Text block:
For performance, write it in C - Part 3, Source code now available

The source code is available from http://peterhi.dyndns.org/write_it_in_c/index.html

Great! Thanks.

···

On Tue, Aug 01, 2006 at 05:48:41PM +0900, Peter Hickman wrote:

The source code is available from
http://peterhi.dyndns.org/write_it_in_c/index.html

--
CCD CopyWrite Chad Perrin [ http://ccd.apotheon.org ]
Brian K. Reid: "In computer science, we stand on each other's feet."

Peter Hickman wrote:

The source code is available from
http://peterhi.dyndns.org/write_it_in_c/index.html

There are some details missing from the webpages
1) which C implementation?
2) which Java implementation?
3) what hardware?

For example, using the code from the webpage

1) gcc version 3.3.6 (Gentoo 3.3.6, ssp-3.3.6-1.0, pie-8.7.8)

gcc -pipe -Wall -O3 -fomit-frame-pointer -funroll-loops -march=pentium4
latin.c -o latinc
time ./latinc > /dev/null 2>&1

user 0m0.820s
sys 0m0.000s

2) /sun-jdk-1.5.0.07/bin/javac Latin.java
time java Latin > /dev/null 2>&1

user 0m3.800s
sys 0m0.644s

3) 2GHz Intel P4

Peter Hickman wrote:

The source code is available from
http://peterhi.dyndns.org/write_it_in_c/index.html

Hmm, it would look much better for me if you had included Kristof
Bastiaensen's Curry version
into the party... Heck, if that code is not smart then nothing is, and
in a way, it's a much more
interesting question how a compiled functional language compares to
compiled imepative ones
than the thousand time discussed interpreted vs. compiled match-up.

Short exercise A:
In the thread about writing code in C for performance, what hardware ran the timing example?
The thread and the records are unrelated to each other.

Extracted information:
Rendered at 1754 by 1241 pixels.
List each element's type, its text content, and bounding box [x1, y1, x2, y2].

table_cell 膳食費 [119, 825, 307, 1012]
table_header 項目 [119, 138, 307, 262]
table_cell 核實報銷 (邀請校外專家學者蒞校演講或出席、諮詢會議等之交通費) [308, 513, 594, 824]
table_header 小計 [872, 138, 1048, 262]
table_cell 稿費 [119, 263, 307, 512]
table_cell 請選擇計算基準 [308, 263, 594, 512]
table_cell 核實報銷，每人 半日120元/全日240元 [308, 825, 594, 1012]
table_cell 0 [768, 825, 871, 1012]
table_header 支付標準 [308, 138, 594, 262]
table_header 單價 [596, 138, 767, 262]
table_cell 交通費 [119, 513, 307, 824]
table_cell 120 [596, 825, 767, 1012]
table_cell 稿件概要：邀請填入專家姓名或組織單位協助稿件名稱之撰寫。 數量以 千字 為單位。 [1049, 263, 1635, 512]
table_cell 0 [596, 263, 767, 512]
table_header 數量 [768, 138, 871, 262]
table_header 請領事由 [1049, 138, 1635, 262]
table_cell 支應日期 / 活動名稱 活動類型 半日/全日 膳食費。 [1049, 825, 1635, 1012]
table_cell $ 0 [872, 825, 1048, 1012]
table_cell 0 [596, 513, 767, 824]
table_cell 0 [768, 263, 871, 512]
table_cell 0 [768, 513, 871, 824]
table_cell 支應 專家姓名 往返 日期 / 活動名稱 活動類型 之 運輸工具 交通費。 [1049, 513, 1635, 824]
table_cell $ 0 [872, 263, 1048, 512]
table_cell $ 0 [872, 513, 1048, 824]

Short exercise B:
Copy the records from the line containing "table_cell 膳食費 [119, 825, 307, 1012]" through the last line of the records, including both of those lines.

Correct answer A:
A 2GHz Intel P4.

Correct answer B:
table_cell 膳食費 [119, 825, 307, 1012]
table_header 項目 [119, 138, 307, 262]
table_cell 核實報銷 (邀請校外專家學者蒞校演講或出席、諮詢會議等之交通費) [308, 513, 594, 824]
table_header 小計 [872, 138, 1048, 262]
table_cell 稿費 [119, 263, 307, 512]
table_cell 請選擇計算基準 [308, 263, 594, 512]
table_cell 核實報銷，每人 半日120元/全日240元 [308, 825, 594, 1012]
table_cell 0 [768, 825, 871, 1012]
table_header 支付標準 [308, 138, 594, 262]
table_header 單價 [596, 138, 767, 262]
table_cell 交通費 [119, 513, 307, 824]
table_cell 120 [596, 825, 767, 1012]
table_cell 稿件概要：邀請填入專家姓名或組織單位協助稿件名稱之撰寫。 數量以 千字 為單位。 [1049, 263, 1635, 512]
table_cell 0 [596, 263, 767, 512]
table_header 數量 [768, 138, 871, 262]
table_header 請領事由 [1049, 138, 1635, 262]
table_cell 支應日期 / 活動名稱 活動類型 半日/全日 膳食費。 [1049, 825, 1635, 1012]
table_cell $ 0 [872, 825, 1048, 1012]
table_cell 0 [596, 513, 767, 824]
table_cell 0 [768, 263, 871, 512]
table_cell 0 [768, 513, 871, 824]
table_cell 支應 專家姓名 往返 日期 / 活動名稱 活動類型 之 運輸工具 交通費。 [1049, 513, 1635, 824]
table_cell $ 0 [872, 263, 1048, 512]
table_cell $ 0 [872, 513, 1048, 824]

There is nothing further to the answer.